A report from Citizens Advice found that 28 per cent of consumers on out-of-work benefits and 16 per cent on tax credits were unable to keep their homes warm and an additional 14 per cent were behind with an energy bill.
The organisation predicts that 15 per cent of prepay customer self-disconnect from their energy supply at some point as part of their budgeting – claiming that welfare benefits are causing them to do so – with 73 per cent who self-disconnected during winter 2015/16, in receipt of at least one means-tested benefit.
The charity expects the issues around self-disconnection to continue as the number of prepay meters being installed increases year-on-year and welfare reforms continue to rollout.
Citizens Advice chief executive Gillian Guy said: “Welfare reform has had a huge impact on many people’s ability to balance household budgets.
“Seven in 10 people who receive benefits also behind on a household bill, it’s vital that companies’ approaches to debt collection support people affected by welfare change. We’ve seen lots of good practice from utility companies working sensitively with customers to collect arrears.”
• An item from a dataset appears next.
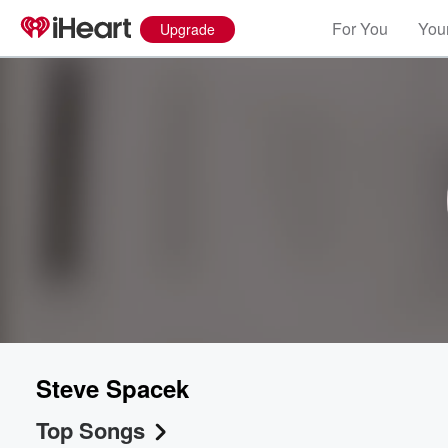
For You
Your
Upgrade
Steve Spacek
Top Songs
The data also shows that energy is the second most significant expense for the average family at around £26 per week and water costing an additional £8. This represents around 9 per cent of total expenditure among poorer families.
Water bills tend not to be a priority for those struggling to pay bills due to no threat of disconnection, a lower probability of enforcement action and lower customer engagement. Energy tends to be one of the highest prioritised bills.
The report raised concerns about smart meters tackling the issues faced by prepay customers, as some large suppliers argued that although they will immediately know when a customer has run out of credit and can contact them, sometimes a drop in usage can be misleading due to change of appliances, a vacant property, or being away on holiday.
Citizens Advice said that energy providers have begun to make progress towards supporting financially vulnerable customers through letters more clearly signposting where customers can get help, information on energy efficiency measures and products aimed at helping those customers such as hardship funds. The charity also praises utilities providers on their understanding of welfare reform and for improving debt collection practices.
Recommendations from the organisation include improving the take-up of the warm homes discount and that future similar schemes include all domestic suppliers. It also calls for utilities providers and debt collectors to offer flexible repayment terms and make changes to the priority services register which currently does not move with the customer when they switch supplier and relies on the customer to re-register themselves.
Guy added: “As further reforms – such as Universal Credit – continue to roll out it’s more important than ever that companies and customers work together to avoid the build-up of unmanageable arrears.”